_EXERCISE REQUIREMENTS_
[A] In the passage on Mediterranean naval bases, which port is given as the main French naval base in the Mediterranean?
[B] Extend the passage on Mediterranean naval bases, picking up after its final sentence.

_SOURCE DOCUMENT_
As it was, with Italy now in the war, Malta was within reach of Axis air bases in Sicily and the south of Italy where the Italians had a strong naval base at Taranto. The Royal Navy and the Marine Nationale were sharing a base at Alexandria in Egypt. The Marine Nationale had bases in North Africa at Oran and Mers-el-Kébir, along the main shipping route across the Mediterranean, as well as at Dakar in West Africa, along the shipping lanes from Europe to the Cape. The main French naval base in the Mediterranean was at Toulon in the south of France, Vichy-held territory. There were also French ships that had escaped to Portsmouth and Plymouth, two of the Royal Navy’s main home bases.

The Royal Navy had bases at Gibraltar, Malta and Alexandria. Gibraltar was safe as long as Spain remained neutral and was the key to the Mediterranean. Malta, the main base for the British Mediterranean Fleet, was to become barely tenable and would not have been defended had not the Admiralty insisted that it remain as a base for submarines and anti-shipping air operations, but most of the Mediterranean Fleet was moved to Alexandria before Italy entered the Second World War in June 1940.

Plans had been laid in case Gibraltar was invaded by Spanish and German forces. A team of six men was to be incarcerated in the famous Rock, supplied with food and drink for a considerable time and measures were taken to ensure that they could spy and report back on Axis shipping movements. In the end this wasn’t necessary, but German agents in southern Spain and in the Spanish North African enclaves of Ceuta and Melilla kept a close eye on Allied shipping movements. The Mediterranean was closed to British shipping unless in convoy.

Tackling the French fleet was an unwelcome task for the Royal Navy which had been fighting alongside the French and both navies had co-operated during the Norwegian campaign. Yet, the overwhelming feeling was that something had to be done. The Kriegsmarine was far from its planned wartime strength and the ships of the Marine Nationale could help to fill the gap.

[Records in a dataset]

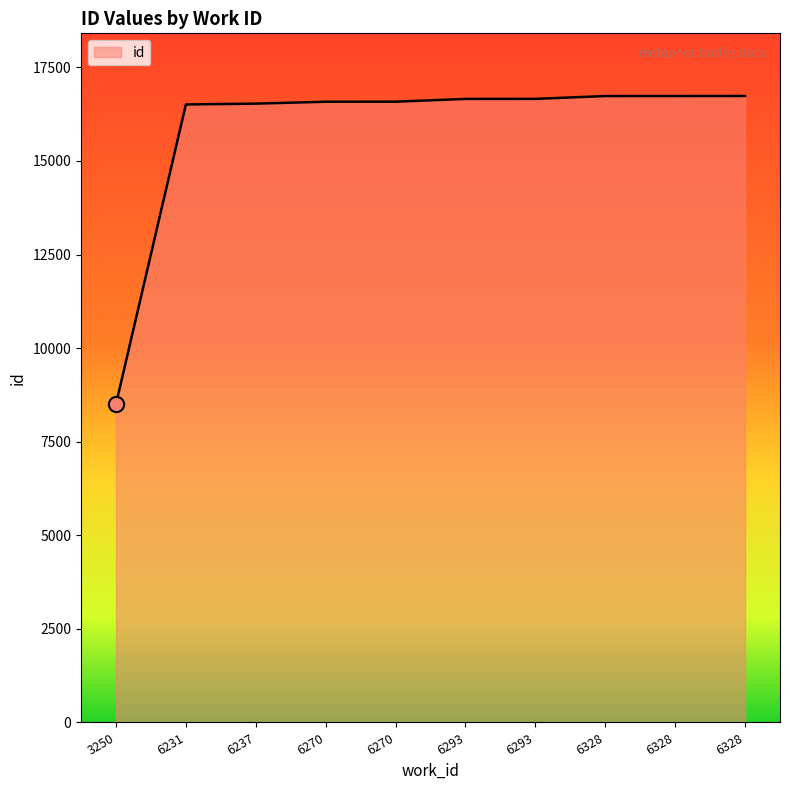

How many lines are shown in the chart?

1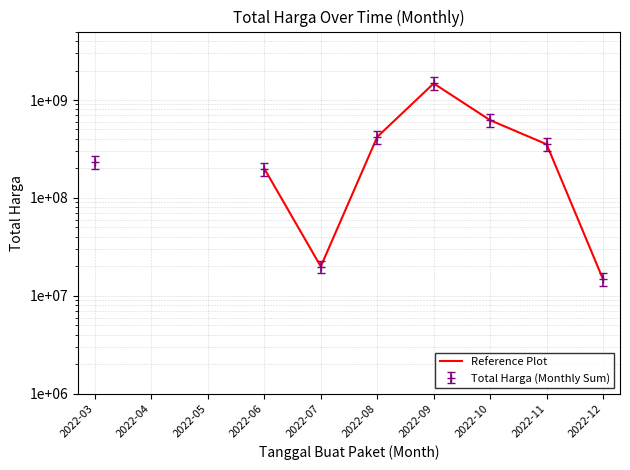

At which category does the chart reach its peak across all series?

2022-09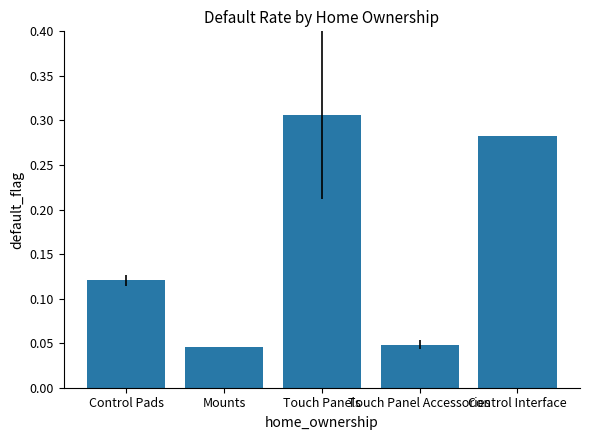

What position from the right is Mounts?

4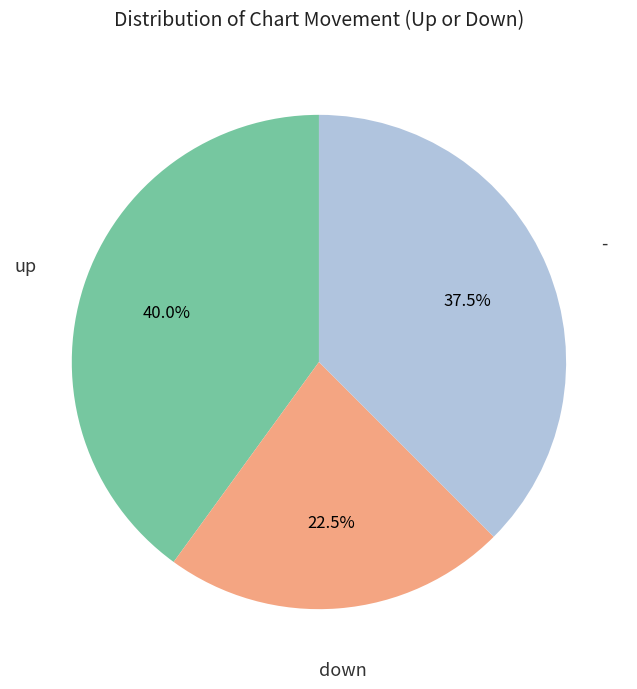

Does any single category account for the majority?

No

_TASK-BY-TASK RESULTS_
[A] Toulon, in the south of France.

[B]
Mers-El-Kébir

North Africa was heavily influenced by France, which was one of the colonial powers in Morocco, while Algeria had been settled by more than a million people of French descent who lived alongside the indigenous Arab population. Naturally enough, the French had armed forces based in Algeria with a major naval base at Mers-el-Kébir, just outside Oran, which was also the base for a number of ships. These bases included some of the Marine Nationale’s training facilities.

After the fall of France, ships stationed at Mers-el-Kébir included two elderly battleships plus the modern battle-cruisers Dunkerque and Strasbourg as well as six large destroyers of the contre-torpilleur type, sometimes described as super-destroyers and intended as a counter to Italy’s light cruisers. Seven smaller destroyers and four submarines were based at Oran. Dunkerque had only recently returned to Mers-el-Kébir after a visit to Gibraltar.

This fleet had been busy since the outbreak of war escorting convoys between France and Algeria, fearful of an attack by the Italian fleet. The ships based at Mers-el-Kébir would have been valuable both to Germany and to Italy as both navies were short of destroyers, while the Italians had neglected the battle-cruiser; they did have six battleships, but only two of these could be described as modern.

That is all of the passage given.